Stem cells: the potential, the reality and the dangers
What's holding us back after the years of stem cell treatment hype? Why shouldn't you pursue unproven stem cell treatments?
These are the questions being asked 22 years after Professor Irv Weissman and Dr Ann Tsukamoto discovered human blood stem cells in 1992. In that period they have experienced all of the joy and frustration of researching developing stem cell medicines.
Today they're trialling treatments for cancer and for degenerative diseases. But they're also deeply concerned about the over promising of stem cell medicine, and of the unproven treatments that cost desperate patients tens of thousands of dollars.

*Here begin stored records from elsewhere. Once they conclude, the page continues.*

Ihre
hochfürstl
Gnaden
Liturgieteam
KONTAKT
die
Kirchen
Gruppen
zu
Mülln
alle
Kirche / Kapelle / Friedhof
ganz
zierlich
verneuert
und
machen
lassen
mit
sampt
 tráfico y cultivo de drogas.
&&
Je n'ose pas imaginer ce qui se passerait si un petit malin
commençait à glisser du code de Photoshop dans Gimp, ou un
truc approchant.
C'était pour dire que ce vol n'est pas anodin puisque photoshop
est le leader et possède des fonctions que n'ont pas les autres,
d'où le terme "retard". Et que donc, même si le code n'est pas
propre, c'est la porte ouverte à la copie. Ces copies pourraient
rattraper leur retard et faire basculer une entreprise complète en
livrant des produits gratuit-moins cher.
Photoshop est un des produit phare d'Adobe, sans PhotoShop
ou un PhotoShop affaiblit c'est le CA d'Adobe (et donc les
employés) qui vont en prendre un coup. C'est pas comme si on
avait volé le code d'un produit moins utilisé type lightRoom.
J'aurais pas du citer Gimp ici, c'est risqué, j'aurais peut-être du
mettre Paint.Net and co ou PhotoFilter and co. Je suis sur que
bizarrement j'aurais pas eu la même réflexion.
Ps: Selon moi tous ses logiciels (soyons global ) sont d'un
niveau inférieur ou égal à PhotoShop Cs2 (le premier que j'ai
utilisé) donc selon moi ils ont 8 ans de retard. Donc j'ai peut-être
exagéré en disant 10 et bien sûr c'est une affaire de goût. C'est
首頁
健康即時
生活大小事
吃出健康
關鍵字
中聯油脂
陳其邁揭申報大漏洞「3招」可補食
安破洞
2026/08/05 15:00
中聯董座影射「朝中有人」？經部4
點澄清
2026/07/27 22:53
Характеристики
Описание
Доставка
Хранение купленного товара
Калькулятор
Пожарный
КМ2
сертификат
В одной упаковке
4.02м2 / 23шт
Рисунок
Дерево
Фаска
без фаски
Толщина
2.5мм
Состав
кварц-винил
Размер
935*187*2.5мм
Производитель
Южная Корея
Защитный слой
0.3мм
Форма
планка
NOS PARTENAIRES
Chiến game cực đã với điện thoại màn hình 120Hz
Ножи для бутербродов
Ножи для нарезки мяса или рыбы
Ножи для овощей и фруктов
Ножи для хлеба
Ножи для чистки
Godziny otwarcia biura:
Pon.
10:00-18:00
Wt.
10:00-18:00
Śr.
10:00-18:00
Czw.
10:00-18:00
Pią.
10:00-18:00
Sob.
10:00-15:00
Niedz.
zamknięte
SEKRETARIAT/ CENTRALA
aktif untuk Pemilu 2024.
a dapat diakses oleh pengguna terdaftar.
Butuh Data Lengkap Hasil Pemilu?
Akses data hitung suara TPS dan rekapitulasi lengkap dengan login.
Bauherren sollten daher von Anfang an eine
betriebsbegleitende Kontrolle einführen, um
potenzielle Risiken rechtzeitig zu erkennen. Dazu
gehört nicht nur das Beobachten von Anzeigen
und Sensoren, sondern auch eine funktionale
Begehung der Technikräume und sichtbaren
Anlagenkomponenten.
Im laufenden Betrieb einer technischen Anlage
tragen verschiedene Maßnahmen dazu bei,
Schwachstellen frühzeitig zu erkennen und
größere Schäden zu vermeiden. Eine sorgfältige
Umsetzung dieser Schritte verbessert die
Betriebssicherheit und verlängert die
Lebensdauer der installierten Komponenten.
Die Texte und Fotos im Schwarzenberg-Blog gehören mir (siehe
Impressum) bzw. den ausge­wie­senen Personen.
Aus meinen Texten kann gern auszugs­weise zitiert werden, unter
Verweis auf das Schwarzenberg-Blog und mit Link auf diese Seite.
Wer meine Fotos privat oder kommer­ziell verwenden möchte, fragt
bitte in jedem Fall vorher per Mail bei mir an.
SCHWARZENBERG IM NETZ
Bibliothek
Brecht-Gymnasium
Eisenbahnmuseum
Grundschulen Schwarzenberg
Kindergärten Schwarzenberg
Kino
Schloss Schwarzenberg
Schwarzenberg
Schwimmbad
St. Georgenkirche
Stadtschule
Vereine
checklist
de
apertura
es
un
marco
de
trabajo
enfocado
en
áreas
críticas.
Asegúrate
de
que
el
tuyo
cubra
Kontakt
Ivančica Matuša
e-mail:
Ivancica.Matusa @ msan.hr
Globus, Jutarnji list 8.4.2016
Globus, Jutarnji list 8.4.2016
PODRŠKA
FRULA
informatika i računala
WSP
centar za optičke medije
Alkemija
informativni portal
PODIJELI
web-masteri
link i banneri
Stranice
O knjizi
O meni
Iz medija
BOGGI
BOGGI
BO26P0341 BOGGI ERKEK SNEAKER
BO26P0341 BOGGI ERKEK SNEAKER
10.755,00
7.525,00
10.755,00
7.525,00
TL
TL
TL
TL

Prof Weissman leads the Stanford University Institute of Stem Cell Biology and Regenerative Medicine. His wife, Dr Tsukamoto, is Vice President of StemCells Inc. They are both convinced of the revolutionary potential of stem cell medicine to help us fight cancer and repair damaged organs, brains and limbs.
From research stage to the clinic
But they also know that much of today's stem cell research will never find its way to the clinic.
"Stem cell medicine is already making a difference through bone marrow transplants for cancer but there's too much excitement and too much hype and hope. Most of the clinical studies in the US are likely to fail because of the lack of rigorous science and understanding of the cells they're using," says Dr Tsukamoto.
And she's talking about highly credible research from leading institutions. There's even less evidence to support the stem cell treatments now being marketed to desperate patients in the US, India, China, and even here in Australia.
"Dangerous" cocktail of cells
"It's foolish and dangerous to inject a cocktail of cells and hope for the best," says Prof Weissman.
"Sadly many Americans can't enter real clinical trials because of the various dodgy treatments that have cost them hundreds of thousands of dollars.
"Before you sign up to a stem cell therapy ask: is the therapy backed by a credible research institution? Is the therapy approved by the FDA or the equivalent? Have the method and the results been published in peer-reviewed publications?" he says.
The role of regulations
"Regulations frustrate all of us. But they're there to protect us from unproven treatments."
So when will stem cell medicine deliver on its promise? "We need to refocus on pure stem cells, and how to harvest, grow and manufacture them."
"If we get that right then the real stem cell revolution will still be a decade or more away. But it will bring ways of repairing genetic disorders, organs and damaged brains," says Dr Tsukamoto.
In the interim there are promising developments in cancer. Prof Weissman and his colleagues at Stanford University have been assessing the one-off use of pure blood-forming stem cells in breast cancer and have seen four times the survival rate after 14 years. He's also found 'do not eat me' and 'do eat me' markers on a wide range of cancer cells and is about to start a clinical trial using those markers.
Cancer treatment vision
His vision of cancer treatment is first a treatment of chemo followed by a rescue with cancer-free stem cells that will ensure that the cancer cells are destroyed. And Dr Tsukamoto's company is trialling human neural stem cells for brain and eye diseases and spinal cord repair.
Prof Weissman and Dr Tsukamoto have been giving free public talks together with local experts in Sydney (25 August), Brisbane (26 August) and Adelaide (28 August), with a talk scheduled for Melbourne on 1 September.
They are touring as guests of the National Stem Cell Foundation of Australia, a charitable body that promotes the study and use of stem cells and public education.